Interestingly, they found that sustained physical confinement caused mitochondria to reposition themselves at the nuclear membrane and within regions of nuclear deformation. This repositioning was facilitated by the actin cytoskeleton and an endoplasmic reticulum-derived net that pulls them closer to the nuclei. Functionally, this nucleus-mitochondria association or proximity yielded a surge in the amount of ATP available within the nucleus, which is critical for genomic material integrity.
This paper describes a complex interaction of multiple factors that result from the physical confinement of the organelles within a cell. Cells respond by gathering the mitochondria close to the nuclear membrane so that an ATP surge can prepare the cell for DNA repair and cell proliferation after the stress is relieved.
Statement of Significance: Ritobrata Ghose, Ph.D.
This discovery emerged from an organic and energizing interdisciplinary collaboration between the Sdelci lab’s expertise in nuclear metabolism and the Ruprecht lab’s in biophysics. We believe interdisciplinary sciences will underpin the next wave of major discoveries, and we’re proud to have been at the forefront of it.
A Discussion with Ritobrata Ghose:
MitoWorld: What direction might your research take to further expand this work?
Our current work has demonstrated a mechano-metabolic axis which regulates chromatin state, chromatin integrity and cell fitness. This intersection between nuclear biophysics, nuclear metabolism, and epigenetic and transcriptional programs offers a unique and exciting opportunity that promises to reveal previously unimagined regulatory links. Further exploration of this intersection, in both disease and normal physiological conditions, will expand our understanding of fundamental cell biology.
MitoWorld: Can you speculate on the signaling molecules and receptors in the mitochondria and nucleus that might be involved in controlling the actions noted in your paper?
Dr. Ghose: This is one of the most exciting avenues for future exploration. We have identified several factors involved in NAM formation, including the relevance of mitochondrial shape and fusion dynamics. Whether mitochondria fuse with structures beyond themselves remains an intriguing open question. We also observe that the ATP surge is exclusive to the nucleus, suggesting directional shuttling of ATP, possibly through dedicated channels, which warrants further investigation.
MitoWorld: Actin and microtubules are important player in this system. How do you think they are controlled?
Dr. Ghose: Actin plays a critical role in regulating the cellular response to confinement. As cancer cells become migratory and aggressive, they are known to exhibit increased actomyosin contractility, for instance through ROCK-myosin II signaling, which enhances their ability to respond to complex mechanical cues. Consistently, we observed that more aggressive cells, particularly those at the invasive front, displayed significantly higher NAM formation.
Interestingly, the role of microtubules appears to be more nuanced. While microtubules are well-established drivers of mitochondrial transport, we found that depolymerization of microtubules using Nocodazole actually enhanced NAM formation under confinement. This suggests that rather than promoting mitochondrial accumulation at the nucleus, microtubules may normally act to restrict it. Understanding how the balance between actin and microtubule-based mitochondrial positioning is regulated will be an important next step.

◇ ◇ ◇ ◇ ◇

What the task requires: In the passage on nucleus-mitochondria association, list everything the mechano-metabolic axis is said to regulate. The entries that come next play no part in this exercise.

Records excerpted from a collection:
◇ ◇ ◇ ◇ ◇

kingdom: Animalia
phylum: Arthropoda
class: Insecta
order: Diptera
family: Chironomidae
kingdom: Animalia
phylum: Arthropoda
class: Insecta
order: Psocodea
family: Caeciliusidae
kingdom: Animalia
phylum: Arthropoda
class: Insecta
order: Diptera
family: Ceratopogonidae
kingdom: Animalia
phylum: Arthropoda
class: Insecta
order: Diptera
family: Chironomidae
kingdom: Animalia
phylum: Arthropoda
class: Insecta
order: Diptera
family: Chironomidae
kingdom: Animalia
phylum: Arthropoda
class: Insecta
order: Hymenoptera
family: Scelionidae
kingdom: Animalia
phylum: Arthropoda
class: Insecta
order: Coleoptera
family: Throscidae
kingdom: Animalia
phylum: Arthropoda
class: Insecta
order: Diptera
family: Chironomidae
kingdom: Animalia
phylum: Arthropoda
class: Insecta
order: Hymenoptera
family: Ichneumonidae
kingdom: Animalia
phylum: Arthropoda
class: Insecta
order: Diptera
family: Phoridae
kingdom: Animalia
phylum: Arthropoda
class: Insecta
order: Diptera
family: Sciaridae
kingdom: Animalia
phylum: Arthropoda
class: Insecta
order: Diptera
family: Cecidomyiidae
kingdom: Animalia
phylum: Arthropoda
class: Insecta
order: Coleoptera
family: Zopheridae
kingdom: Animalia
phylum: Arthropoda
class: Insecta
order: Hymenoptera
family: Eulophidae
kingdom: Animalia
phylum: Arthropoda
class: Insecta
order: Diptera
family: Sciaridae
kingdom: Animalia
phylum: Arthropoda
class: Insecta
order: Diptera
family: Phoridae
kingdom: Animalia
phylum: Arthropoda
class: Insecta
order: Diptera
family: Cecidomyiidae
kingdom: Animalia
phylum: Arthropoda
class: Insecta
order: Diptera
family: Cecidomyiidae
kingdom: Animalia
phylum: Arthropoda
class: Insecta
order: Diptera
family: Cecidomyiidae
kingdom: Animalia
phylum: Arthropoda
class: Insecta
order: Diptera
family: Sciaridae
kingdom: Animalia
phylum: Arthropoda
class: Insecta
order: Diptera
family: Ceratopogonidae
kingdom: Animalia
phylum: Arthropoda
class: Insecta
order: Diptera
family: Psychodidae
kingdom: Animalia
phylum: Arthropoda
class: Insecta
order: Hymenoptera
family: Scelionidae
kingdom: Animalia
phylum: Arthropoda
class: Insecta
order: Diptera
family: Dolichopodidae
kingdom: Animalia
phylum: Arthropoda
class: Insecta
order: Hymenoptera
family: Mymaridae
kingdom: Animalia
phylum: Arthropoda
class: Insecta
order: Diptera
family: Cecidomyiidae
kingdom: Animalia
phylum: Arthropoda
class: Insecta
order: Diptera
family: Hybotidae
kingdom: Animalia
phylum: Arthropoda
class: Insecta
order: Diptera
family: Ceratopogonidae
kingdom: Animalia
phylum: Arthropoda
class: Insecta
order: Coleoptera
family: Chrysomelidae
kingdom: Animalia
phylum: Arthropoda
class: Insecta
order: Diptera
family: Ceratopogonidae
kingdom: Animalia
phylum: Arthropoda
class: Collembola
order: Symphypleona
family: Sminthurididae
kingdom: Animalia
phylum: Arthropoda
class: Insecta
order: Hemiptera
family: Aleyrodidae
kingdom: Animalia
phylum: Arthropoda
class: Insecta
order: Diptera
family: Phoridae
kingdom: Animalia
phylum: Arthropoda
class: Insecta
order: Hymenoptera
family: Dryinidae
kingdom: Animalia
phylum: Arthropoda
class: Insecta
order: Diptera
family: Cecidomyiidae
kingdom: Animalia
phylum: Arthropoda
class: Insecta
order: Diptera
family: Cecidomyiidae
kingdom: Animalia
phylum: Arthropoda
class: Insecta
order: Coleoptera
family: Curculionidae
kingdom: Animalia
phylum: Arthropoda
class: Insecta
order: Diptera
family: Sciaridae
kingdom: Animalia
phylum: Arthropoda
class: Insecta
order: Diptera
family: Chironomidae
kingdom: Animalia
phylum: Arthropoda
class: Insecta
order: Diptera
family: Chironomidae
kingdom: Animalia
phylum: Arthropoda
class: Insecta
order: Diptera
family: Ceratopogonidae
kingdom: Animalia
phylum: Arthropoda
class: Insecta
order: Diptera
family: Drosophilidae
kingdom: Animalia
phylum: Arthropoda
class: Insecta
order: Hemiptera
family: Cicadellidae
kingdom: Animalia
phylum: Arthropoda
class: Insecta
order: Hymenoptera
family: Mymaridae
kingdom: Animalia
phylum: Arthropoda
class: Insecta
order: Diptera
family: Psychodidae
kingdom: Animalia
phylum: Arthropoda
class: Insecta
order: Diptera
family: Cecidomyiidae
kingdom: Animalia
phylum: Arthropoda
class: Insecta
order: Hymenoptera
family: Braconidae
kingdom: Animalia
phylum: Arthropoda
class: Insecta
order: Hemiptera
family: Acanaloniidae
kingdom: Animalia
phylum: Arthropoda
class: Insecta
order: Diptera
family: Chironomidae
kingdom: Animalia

◇ ◇ ◇ ◇ ◇

Output below:
- chromatin state
- chromatin integrity
- cell fitness